For decades, microbiologists have exchanged anthrax strains for research with few restrictions, even the most virulent isolates. Unless its a rare strain, Spertzel says the spores used in the attacks could have come from anywhere.
The "Ames" strain has been the focus of much speculation in the press, as law enforcement sources say it was the source of the Florida exposures. But it isn't that rare. The strain was extracted from a dead cow in Ames, Iowa, in the 1950s, then sent to the U.S. Army Medical Research Institute of Infectious Diseases around 1980 for research.
British and American scientists discovered that Ames was one of the strains that defeated the licensed U.S. and British anthrax vaccines. Quite simply, it killed vaccinated guinea pigs. (Before you get too scared, antibiotics successfully kill the Ames strain). One can find Ames "reference strains" in laboratories around the world.
But if the agents used in the attack are found to contain the telltale presence of certain compounds used in a professional drying process, this could be a very revealing clue.
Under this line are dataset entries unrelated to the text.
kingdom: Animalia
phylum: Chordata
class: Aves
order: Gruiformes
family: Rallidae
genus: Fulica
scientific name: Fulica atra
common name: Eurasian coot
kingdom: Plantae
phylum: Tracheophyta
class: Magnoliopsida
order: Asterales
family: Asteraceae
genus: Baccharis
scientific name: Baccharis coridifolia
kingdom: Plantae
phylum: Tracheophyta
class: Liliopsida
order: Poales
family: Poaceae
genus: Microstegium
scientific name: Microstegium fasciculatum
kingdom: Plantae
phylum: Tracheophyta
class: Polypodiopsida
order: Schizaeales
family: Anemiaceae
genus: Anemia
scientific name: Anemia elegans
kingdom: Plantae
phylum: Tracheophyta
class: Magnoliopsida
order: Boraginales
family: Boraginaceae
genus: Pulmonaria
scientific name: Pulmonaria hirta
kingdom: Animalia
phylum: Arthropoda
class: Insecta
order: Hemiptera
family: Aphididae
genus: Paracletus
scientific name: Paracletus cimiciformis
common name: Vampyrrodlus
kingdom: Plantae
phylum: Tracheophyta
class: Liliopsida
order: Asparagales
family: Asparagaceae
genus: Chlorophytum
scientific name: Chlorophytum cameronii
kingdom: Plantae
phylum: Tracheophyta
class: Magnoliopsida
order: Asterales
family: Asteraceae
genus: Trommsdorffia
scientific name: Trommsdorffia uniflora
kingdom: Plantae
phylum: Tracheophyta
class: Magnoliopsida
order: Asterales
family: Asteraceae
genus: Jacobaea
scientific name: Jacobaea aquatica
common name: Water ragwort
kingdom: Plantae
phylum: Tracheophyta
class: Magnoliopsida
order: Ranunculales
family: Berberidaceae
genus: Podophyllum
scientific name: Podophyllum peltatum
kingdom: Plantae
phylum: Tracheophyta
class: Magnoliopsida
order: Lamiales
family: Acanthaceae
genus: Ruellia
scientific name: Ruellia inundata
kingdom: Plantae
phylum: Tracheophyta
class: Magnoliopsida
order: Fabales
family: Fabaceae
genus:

For instance, the presence of aluminum clay, an anti-clumping agent employed in an air-drying process for anthrax, would point to professionals rather than amateurs, and narrow the field of possible suppliers.
It's clear the Florida cases involved a less elegant preparation with spores of an inconsistent size. Still, someone succeeded in manufacturing tens of thousands of particles, or more, to the required size to infect two victims with pulmonary anthrax. That took more than a mortar and pestle.